2 nights ago we went and ate dinner with our ministry leader and partner. (thats a co-staff thai and the students that they disciple that we will be partnering with when we go on campus) as we sat there eating some really interesting food that i still dont know how i feel about, we went around and shared our testimonies and what the Lord has been doing in our hearts and lives. i had some of the most mixed emotions during that time...
my ministry partner, who is seriously one of the coolest girls i have ever met, blew me away with her dedication to the gospel. when she became a christian, her family totally cut her off from everything and she was totally on her own. when i asked her if that ever made her waver in her faith or question what she now believed she said, and with a huge smile on her face, that if she did not stay with christianity, there would be no way her family would have a hope beyond hell. that hit me like a load of bricks. seeing these people who have given everything for the sake of the Gospel is so convicting to me. i sit at school acting like its some big thing that because im a christian i shouldn't _________ whereas these girls want to give up everything because they understand the immense joy that comes in surrendering. i want a faith like theirs.
in our quiet times yesterday we read in Mark about when the Lord called his first disciples... before that though the title is 'Jesus begins his ministry' saying
"...Jesus came into Galilee, proclaiming the gospel of God and saying,
'The time is fulfilled, and the kingdom of God is at hand:
repent and believe in the Gospel"
that simple. repent and believe. i make it seem like its so much harder than that. but thats it. i have been called to proclaim this gospel of good news. to proclaim that all God asks is for us to repent from our sin and believe in Him.
so many times i see people who say 'im almost there i just need more time to think about it' or something along those lines in regard to becoming a christian. thats when this next section blew me away. because, even now that i am a christian, i still do that! i say, ' oh i see that thats a sin, but i just need more time before im really convicted about it or really need to repent' seriously?
"and Jesus said to them,
"Follow me and I will make you become fishers of men."
and immediately they left their nets and followed him."
immediately. not well let me decide if i feel like it then i will. not let me go say bye to my family and make sure its ok with them. not im busy doing what i want right now but i will next week when its more convenient. no. immediately they followed him. i want a faith like that.
we had our first Sabbath yesterday. i wont lie, i may or may not have shed a tear. i have never loved a worship service as much as i loved ours yesterday. our leader, matt, prayed after and thanked the Lord for giving us a small taste of what Heaven will be like and that was so true. in the service, we were gathered in a gym, that only had fans as air conditioning, in some chairs. but it was the most beautiful church i have ever seen. we all gathered and sang worship songs in Thai and in English.

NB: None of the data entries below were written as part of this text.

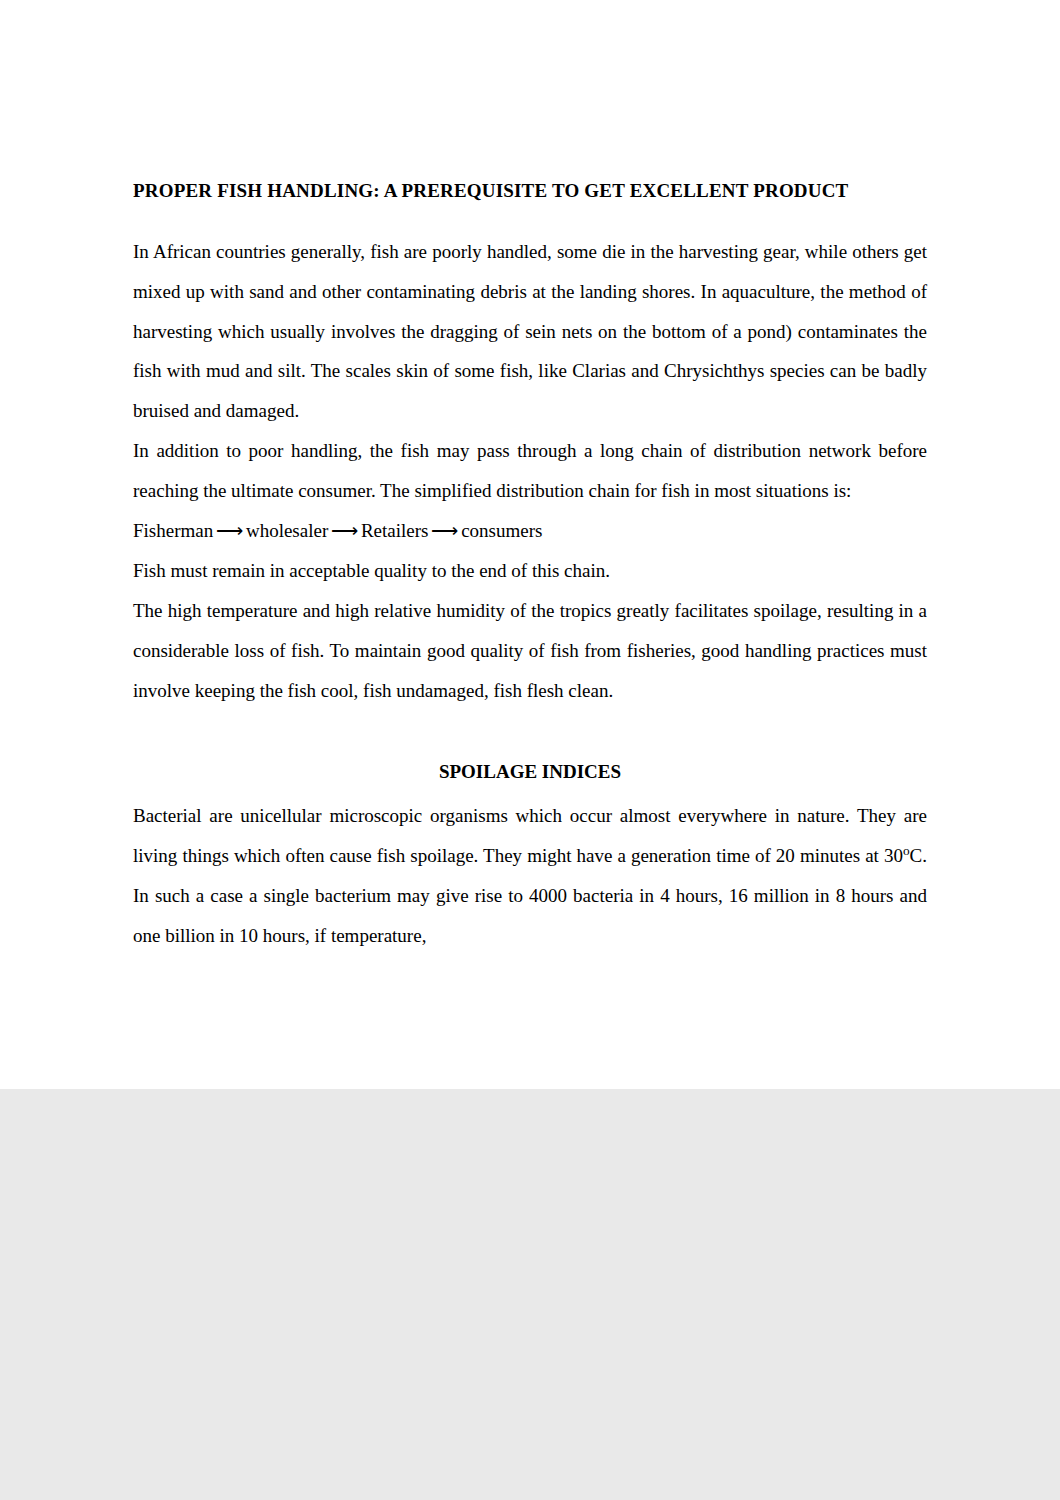Proper Fish Handling: A Prerequisite to Get Excellent Product
In African countries generally, fish are poorly handled, some die in the harvesting gear, while others get mixed up with sand and other contaminating debris at the landing shores. In aquaculture, the method of harvesting which usually involves the dragging of sein nets on the bottom of a pond) contaminates the fish with mud and silt. The scales skin of some fish, like Clarias and Chrysichthys species can be badly bruised and damaged.
In addition to poor handling, the fish may pass through a long chain of distribution network before reaching the ultimate consumer. The simplified distribution chain for fish in most situations is:
Fisherman⟶wholesaler⟶Retailers⟶consumers
Fish must remain in acceptable quality to the end of this chain.
The high temperature and high relative humidity of the tropics greatly facilitates spoilage, resulting in a considerable loss of fish. To maintain good quality of fish from fisheries, good handling practices must involve keeping the fish cool, fish undamaged, fish flesh clean.
Spoilage Indices
Bacterial are unicellular microscopic organisms which occur almost everywhere in nature. They are living things which often cause fish spoilage. They might have a generation time of 20 minutes at 30oC. In such a case a single bacterium may give rise to 4000 bacteria in 4 hours, 16 million in 8 hours and one billion in 10 hours, if temperature,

"After this I looked, and behold, a great multitude that no one could number,
from every nation, from all tribes and peoples and languages,
standing before the throne and before the Lamb,
clothed in white robes, with palm branches in their hands,
and crying out with a loud voice,
“Salvation belongs to our God who sits on the throne,
and to the Lamb!”
this is all just some of what the Lord has been teaching me. its not close to all of it though. all that being said, it has definitely been hard. adjusting has been difficult. getting used to the food, the time change, the piece of cement that we sleep on, the language, and overall just the difference in cultures has been alot to figure out at once.
we also brought alot with us. or at least i did. and not physical stuff- i mean things going on in our hearts. struggles we are fighting, emotions that we dont know what they are, frustrations we have from certain things... so in the midst of working through things in my heart with the Lord on top of being thrown into this totally unknown culture has been alot for me.
luckily i have a baller roommate (and team). we were talking about this the other night and she reminded me of what Moe, one of our directors, keeps saying- that we are "in Christ". and because of that, we are more than adequate, more than able, and completely strong. its so great being reminded of that each day even though i definitely dont feel like it that majority of the time.
on a lighter note, its so fun talking to the thais! they laugh at us so hard when we butcher words. 'ba ba bo bo jing jing' is by far my favorite thing to say! it means 'very crazy'. we were talking with some of the thai girls about what music they like and one said Lady Gaga to which we all started laughing and saying 'lady gaga ba ba bo bo jing jing!!' they also LOVE taylor swift. courtney has had alot of fun telling them that she lives in the same place at tswift ha. i met one girl yesterday, djrinka who is majoring in photography. we both got out our cameras and tried** to talk about why we love it.
also last night we ate dinner again with our ministry partners last night and milcah and i ate boiled pigs feet. and our friend Pbaan ate pigs blood. when in Thailand right?
- We go onto campus for the first time today! pray for us to remember the little bit of Thai that we do, and that the Lord would give us and our ministry partners boldness is just talking to students
- Pray for our team. that we would continue getting to know each other and encouraging one another
- Praise the Lord that Matt Hill was found.
- Pray that the Lord would continue showing each of us what it is He has us to learn this summer.